# EXERCISE REQUIREMENTS
Hand back the entries below exactly.

[[ GIVEN ENTRIES, beginning ]]

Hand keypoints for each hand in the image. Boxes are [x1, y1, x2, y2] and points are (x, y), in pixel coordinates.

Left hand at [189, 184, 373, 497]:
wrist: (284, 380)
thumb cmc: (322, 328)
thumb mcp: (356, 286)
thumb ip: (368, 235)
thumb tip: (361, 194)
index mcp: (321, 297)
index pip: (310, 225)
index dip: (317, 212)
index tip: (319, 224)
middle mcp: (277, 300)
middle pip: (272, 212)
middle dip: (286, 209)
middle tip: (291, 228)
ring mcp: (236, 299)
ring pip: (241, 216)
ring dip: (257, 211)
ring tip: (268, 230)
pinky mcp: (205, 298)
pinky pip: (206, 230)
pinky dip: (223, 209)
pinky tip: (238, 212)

[[ GIVEN ENTRIES, end ]]

# SOLUTION FOR THIS EXERCISE
Hand keypoints for each hand in the image. Boxes are [x1, y1, x2, y2] and points are (x, y), in pixel coordinates.

Left hand at [189, 184, 373, 497]:
wrist: (284, 380)
thumb cmc: (322, 328)
thumb mcp: (356, 286)
thumb ip: (368, 235)
thumb tip: (361, 194)
index mcp: (321, 297)
index pip: (310, 225)
index dip: (317, 212)
index tip: (319, 224)
middle mcp: (277, 300)
middle pip: (272, 212)
middle dip: (286, 209)
middle tip: (291, 228)
ring mcp: (236, 299)
ring pip: (241, 216)
ring dip: (257, 211)
ring tip: (268, 230)
pinky mcp: (205, 298)
pinky pip: (206, 230)
pinky dip: (223, 209)
pinky tip: (238, 212)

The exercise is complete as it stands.